Challenge A - In the rollercoaster post, what does DoDonPa run on?
Challenge B - Copy the rollercoaster post word for word, starting at "The top left" and ending at "of the car.".

Selected text -
================================
Do the Japanese have a thing for designing absolutely insane rollercoasters?
Ee-Janaika was seriously immense exciting and delicious with their rotating chairs during loops and drops. Takabisha too on the extreme drop! We had fast passes for every coaster to make it indeed a reckless binge. We rode Takabisha 3x as we had 2 fast passes, but since the park was so far empty, we regular queued for Takabisha. Later on the queue times easily reached 2 hours per coaster. Fast pass is a must if you want to enjoy the coasters.
The top left PaniClock was where I accidentally yawned after it was over which Waru noticed. Though slow rides don't really do much with my adrenaline levels, apologies. Hamtaro suspended children coaster was rushing loudly by which I thought was way too fast for a children coaster. It looked really hilarious with the speed and sound + Hamtaro on front of the car.
DoDonPa was good, but the coaster runs on rubber wheels and flat tracks. The result is a very bumpy and uncomfortable ride, not to mention the chairs were hard as rock. We indeed banged our heads during a portion of the ride and it really hurt.
================================
Data listing -
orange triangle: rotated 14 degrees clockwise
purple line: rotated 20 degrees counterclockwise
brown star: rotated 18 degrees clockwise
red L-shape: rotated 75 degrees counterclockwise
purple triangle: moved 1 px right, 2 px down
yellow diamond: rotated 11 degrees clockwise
================================
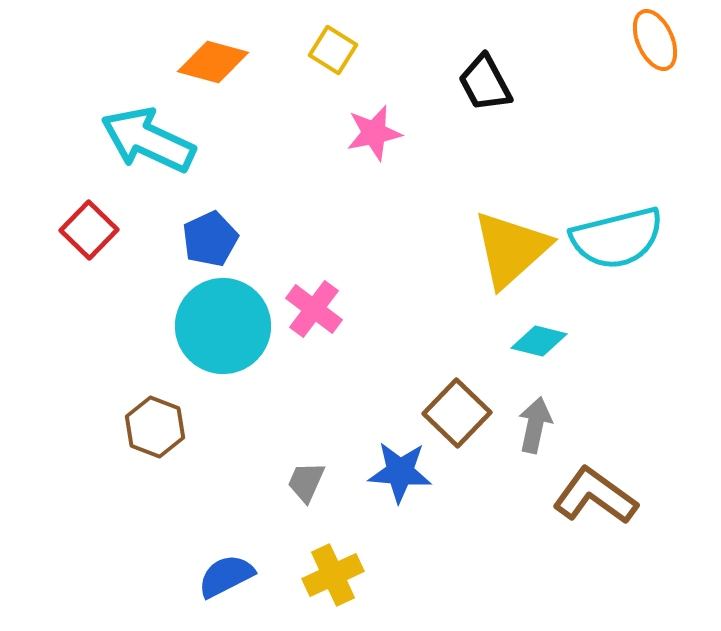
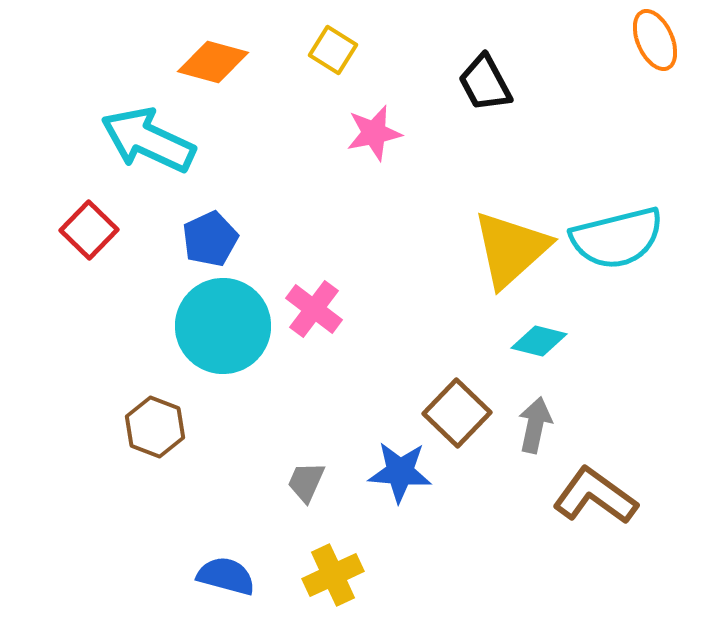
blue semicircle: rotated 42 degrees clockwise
================================
Final result A - Rubber wheels and flat tracks.

Final result B -
The top left PaniClock was where I accidentally yawned after it was over which Waru noticed. Though slow rides don't really do much with my adrenaline levels, apologies. Hamtaro suspended children coaster was rushing loudly by which I thought was way too fast for a children coaster. It looked really hilarious with the speed and sound + Hamtaro on front of the car.